Edit difference data
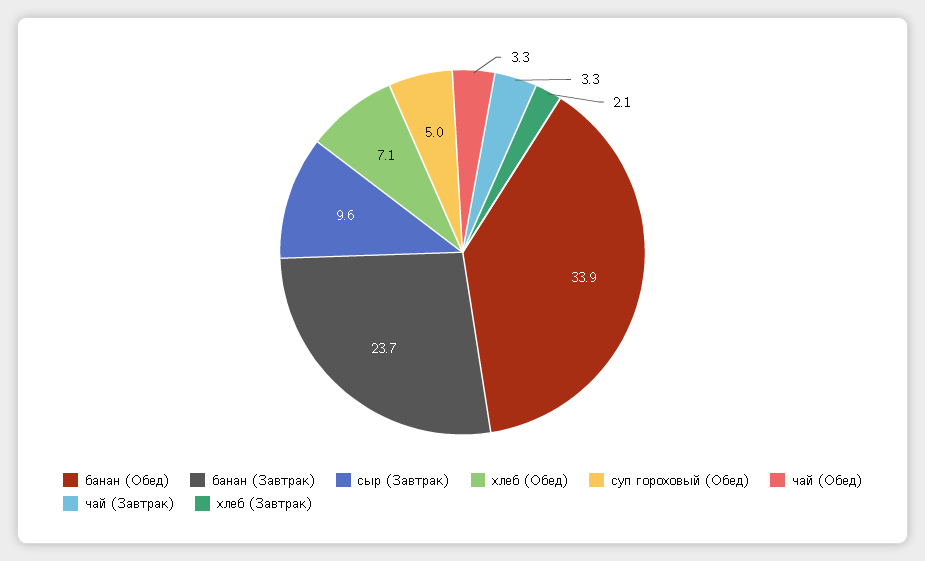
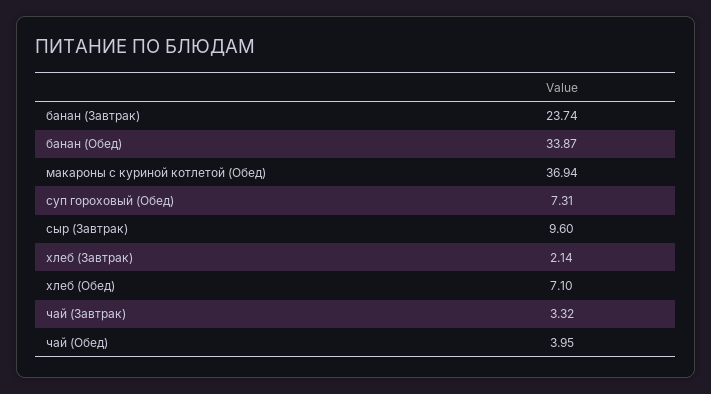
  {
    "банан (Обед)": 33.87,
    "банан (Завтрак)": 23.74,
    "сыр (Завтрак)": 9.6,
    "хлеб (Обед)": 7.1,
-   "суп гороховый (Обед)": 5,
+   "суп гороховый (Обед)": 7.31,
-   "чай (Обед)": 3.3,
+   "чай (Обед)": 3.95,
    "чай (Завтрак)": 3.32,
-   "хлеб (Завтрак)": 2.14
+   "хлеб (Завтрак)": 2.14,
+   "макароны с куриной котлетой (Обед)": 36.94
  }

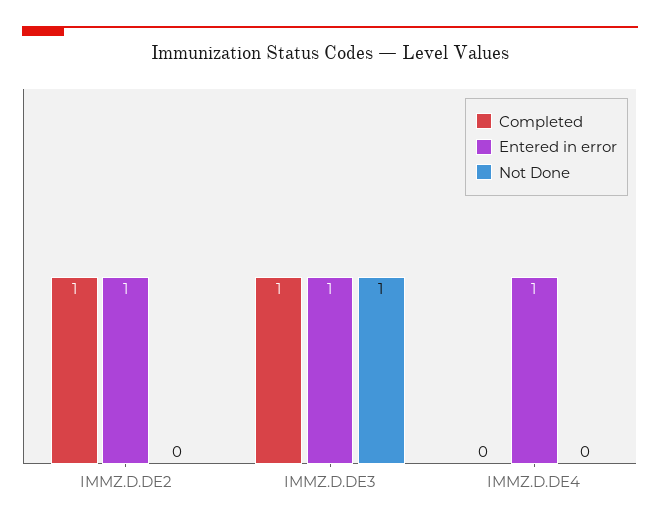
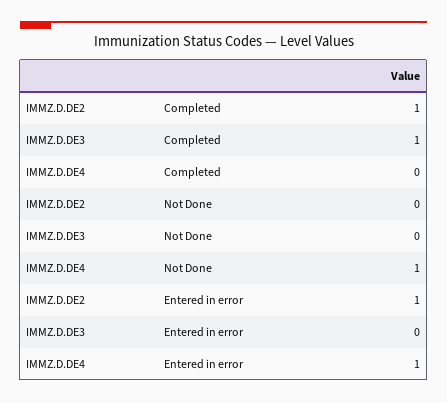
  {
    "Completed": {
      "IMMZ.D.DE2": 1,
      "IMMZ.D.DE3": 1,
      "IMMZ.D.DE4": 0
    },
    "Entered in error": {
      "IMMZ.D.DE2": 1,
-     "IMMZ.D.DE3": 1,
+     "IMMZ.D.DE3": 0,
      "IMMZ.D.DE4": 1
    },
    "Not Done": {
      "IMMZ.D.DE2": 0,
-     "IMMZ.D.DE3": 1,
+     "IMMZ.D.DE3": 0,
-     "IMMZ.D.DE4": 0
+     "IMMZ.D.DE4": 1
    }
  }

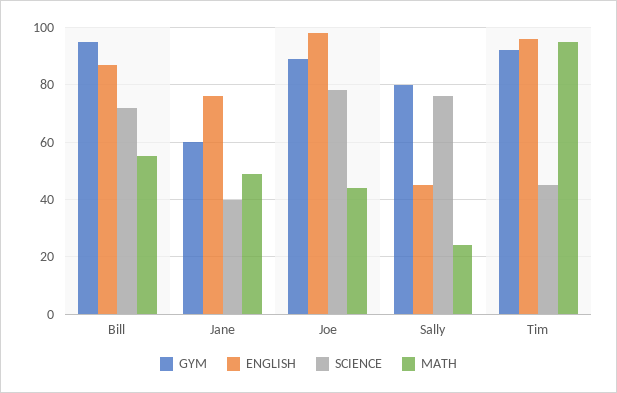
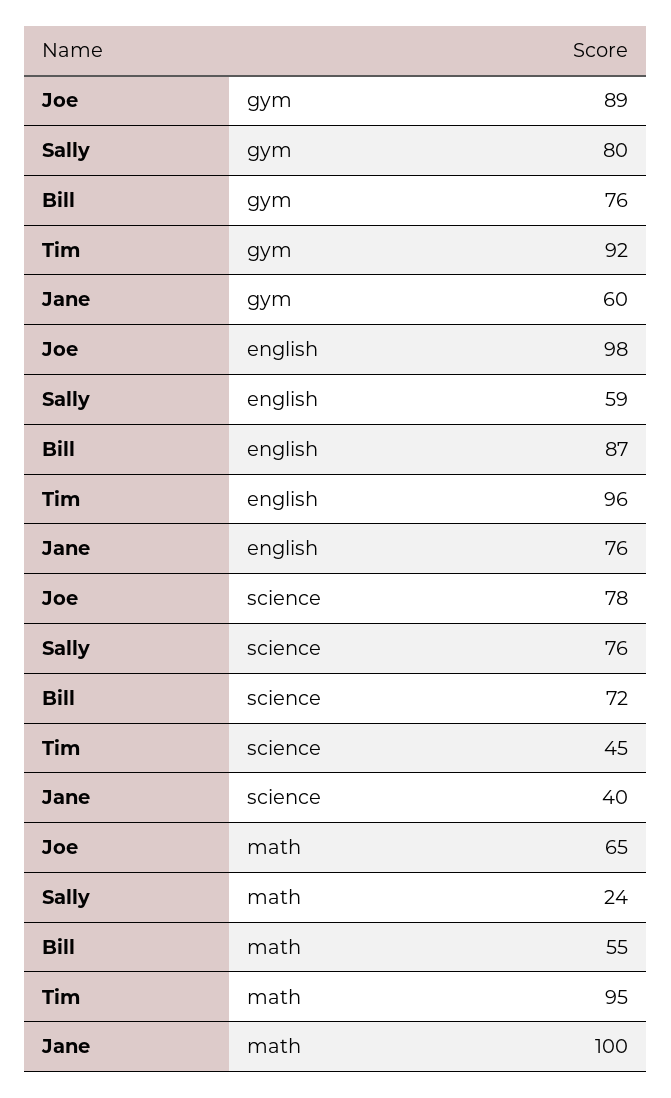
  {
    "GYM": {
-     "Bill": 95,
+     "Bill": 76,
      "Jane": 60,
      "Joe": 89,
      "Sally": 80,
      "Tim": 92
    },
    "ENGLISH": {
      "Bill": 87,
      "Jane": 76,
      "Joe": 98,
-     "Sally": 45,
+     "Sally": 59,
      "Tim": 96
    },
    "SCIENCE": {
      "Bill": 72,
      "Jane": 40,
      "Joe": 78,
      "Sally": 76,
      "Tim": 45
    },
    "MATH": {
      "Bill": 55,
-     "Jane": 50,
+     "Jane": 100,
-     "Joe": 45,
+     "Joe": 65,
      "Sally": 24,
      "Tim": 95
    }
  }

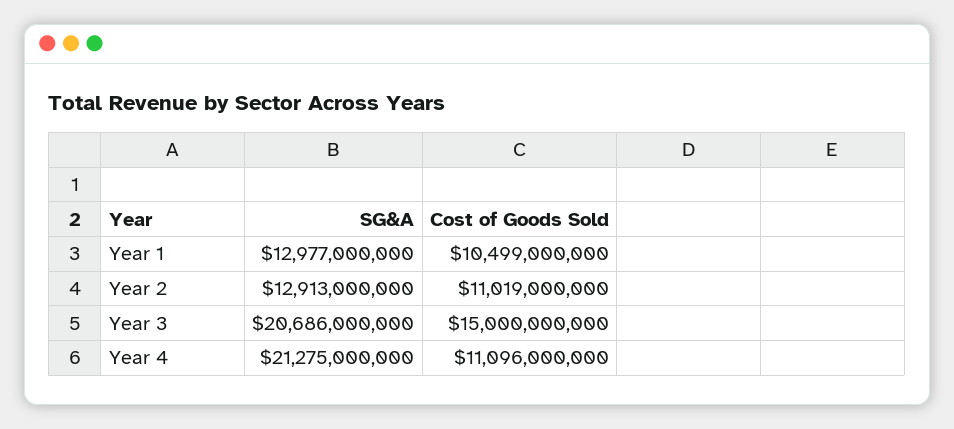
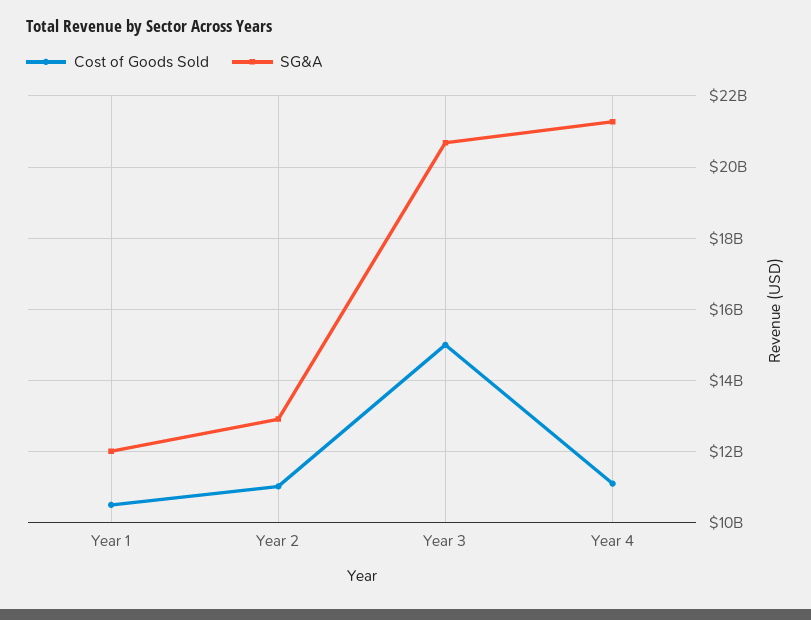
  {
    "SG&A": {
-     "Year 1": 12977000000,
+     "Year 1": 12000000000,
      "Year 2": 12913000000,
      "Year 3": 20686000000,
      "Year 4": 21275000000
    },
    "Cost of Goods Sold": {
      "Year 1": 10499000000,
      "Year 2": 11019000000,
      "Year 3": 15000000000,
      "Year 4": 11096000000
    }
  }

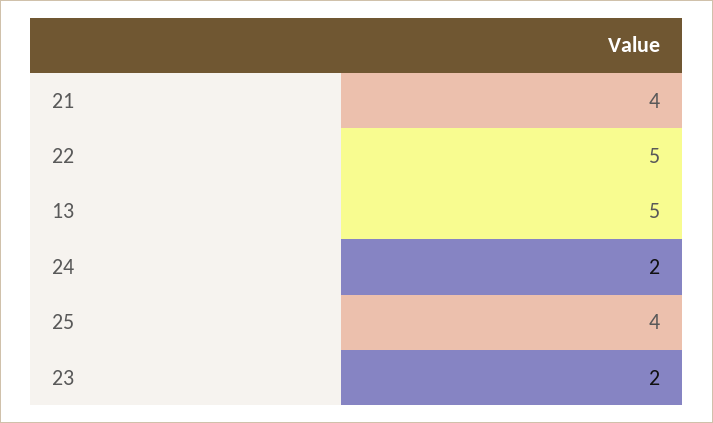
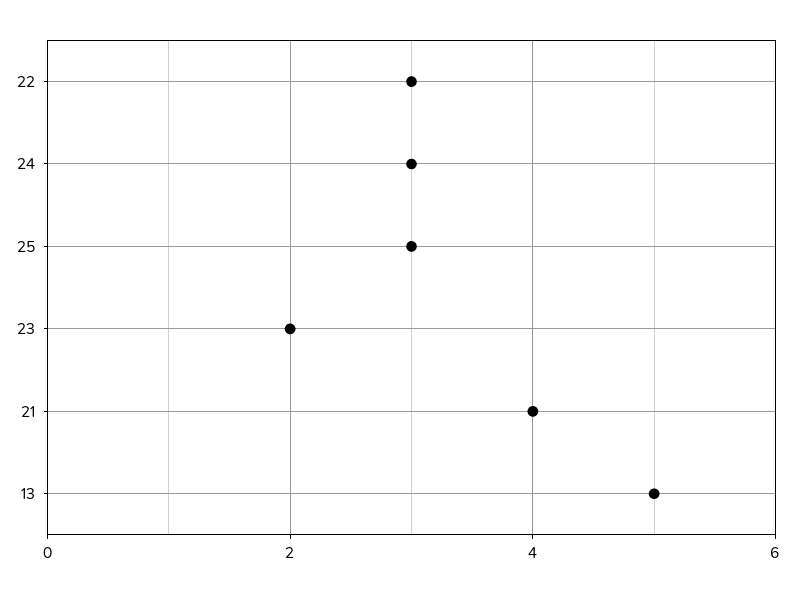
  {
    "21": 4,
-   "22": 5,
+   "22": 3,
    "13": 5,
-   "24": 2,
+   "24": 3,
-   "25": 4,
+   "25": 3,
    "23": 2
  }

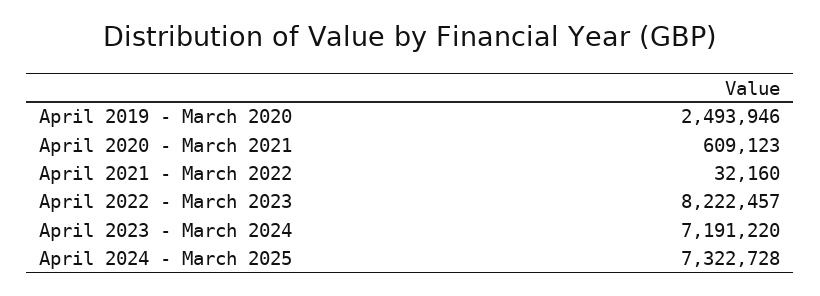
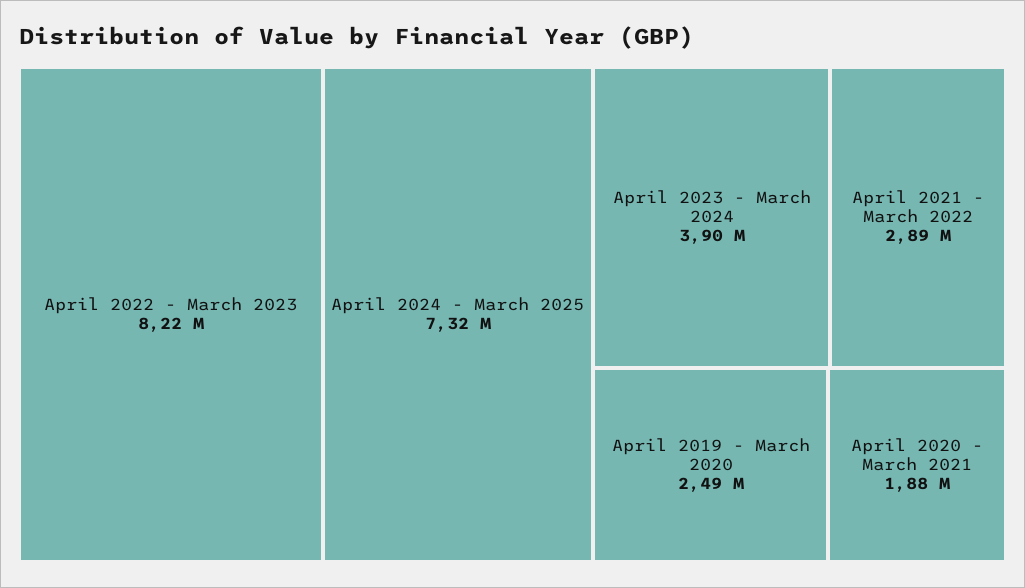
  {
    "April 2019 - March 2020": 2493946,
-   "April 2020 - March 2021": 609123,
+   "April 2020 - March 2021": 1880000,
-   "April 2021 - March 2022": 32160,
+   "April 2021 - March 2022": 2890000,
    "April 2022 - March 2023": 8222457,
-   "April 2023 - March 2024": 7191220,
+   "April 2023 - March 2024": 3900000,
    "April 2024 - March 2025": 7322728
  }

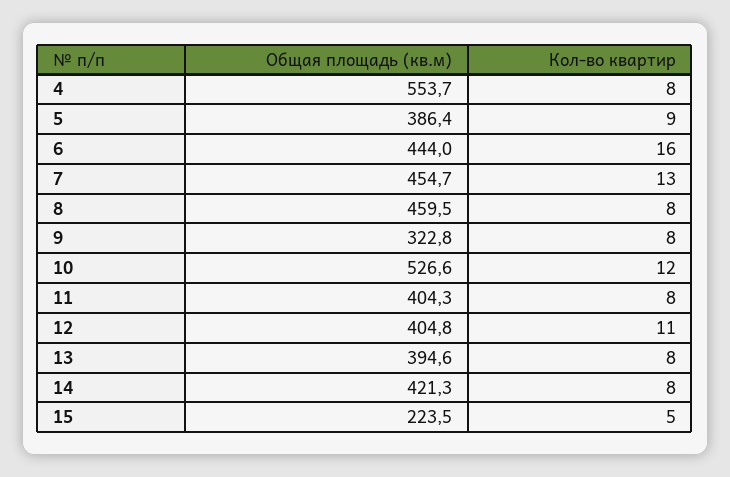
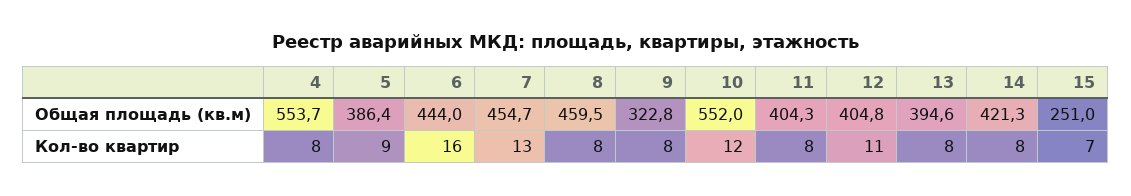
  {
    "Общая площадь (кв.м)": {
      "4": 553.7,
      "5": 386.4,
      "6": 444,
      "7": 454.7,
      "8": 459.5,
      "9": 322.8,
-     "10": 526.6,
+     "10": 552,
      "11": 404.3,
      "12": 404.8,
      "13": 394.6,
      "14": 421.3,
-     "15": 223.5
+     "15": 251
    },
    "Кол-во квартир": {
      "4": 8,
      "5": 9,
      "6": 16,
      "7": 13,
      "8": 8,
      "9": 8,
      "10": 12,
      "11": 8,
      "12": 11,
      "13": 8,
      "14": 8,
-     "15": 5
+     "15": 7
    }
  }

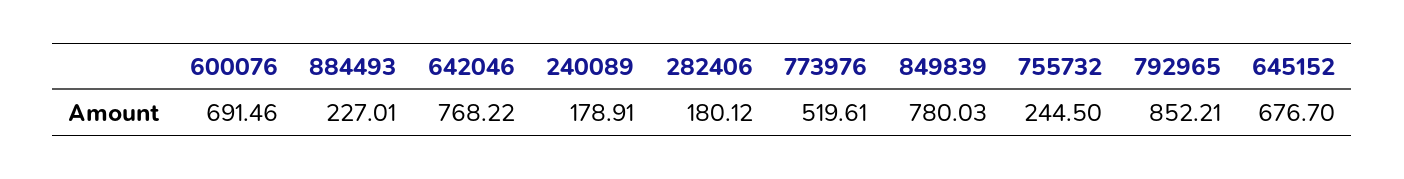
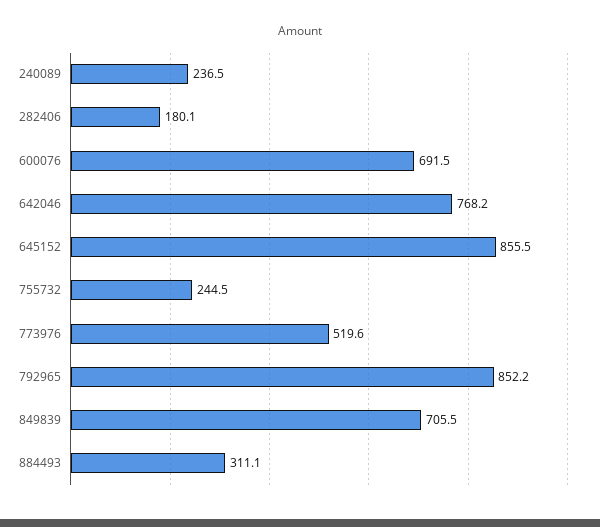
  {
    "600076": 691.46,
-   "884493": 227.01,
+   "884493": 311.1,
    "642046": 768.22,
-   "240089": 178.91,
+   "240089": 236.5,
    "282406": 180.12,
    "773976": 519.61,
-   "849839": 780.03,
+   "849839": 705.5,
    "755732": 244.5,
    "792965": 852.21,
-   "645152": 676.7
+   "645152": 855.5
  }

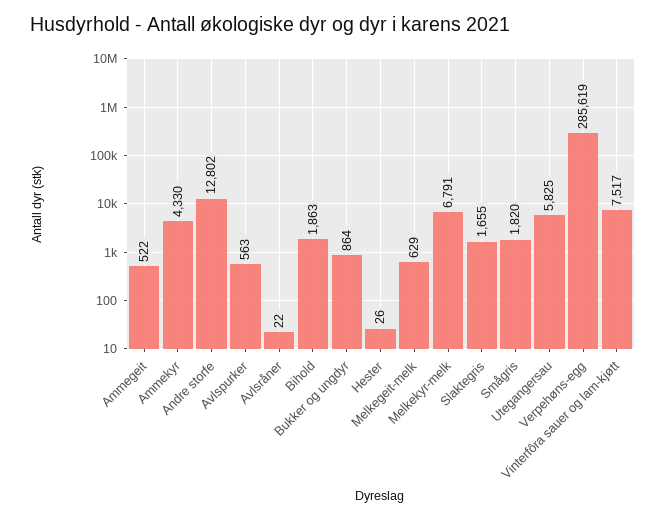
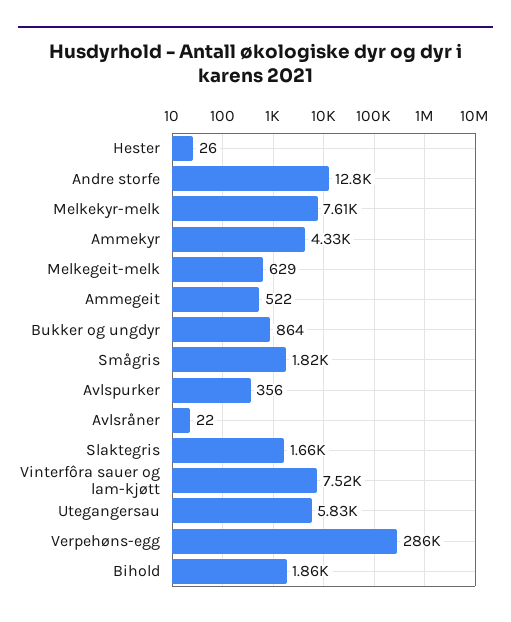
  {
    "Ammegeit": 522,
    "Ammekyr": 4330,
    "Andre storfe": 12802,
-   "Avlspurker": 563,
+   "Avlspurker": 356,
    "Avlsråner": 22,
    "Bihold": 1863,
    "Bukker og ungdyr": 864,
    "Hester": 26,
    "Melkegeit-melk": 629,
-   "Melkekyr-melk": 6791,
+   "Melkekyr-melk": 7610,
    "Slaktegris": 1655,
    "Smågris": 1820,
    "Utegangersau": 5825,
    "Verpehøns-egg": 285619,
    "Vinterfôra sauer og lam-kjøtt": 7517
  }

§ **Problem statement**: Wherever "IMMZ" occurs in the entries above, copy the line it sits on.

§ **Answer space**:
      "IMMZ.D.DE2": 1,
      "IMMZ.D.DE3": 1,
      "IMMZ.D.DE4": 0
      "IMMZ.D.DE2": 1,
-     "IMMZ.D.DE3": 1,
+     "IMMZ.D.DE3": 0,
      "IMMZ.D.DE4": 1
      "IMMZ.D.DE2": 0,
-     "IMMZ.D.DE3": 1,
+     "IMMZ.D.DE3": 0,
-     "IMMZ.D.DE4": 0
+     "IMMZ.D.DE4": 1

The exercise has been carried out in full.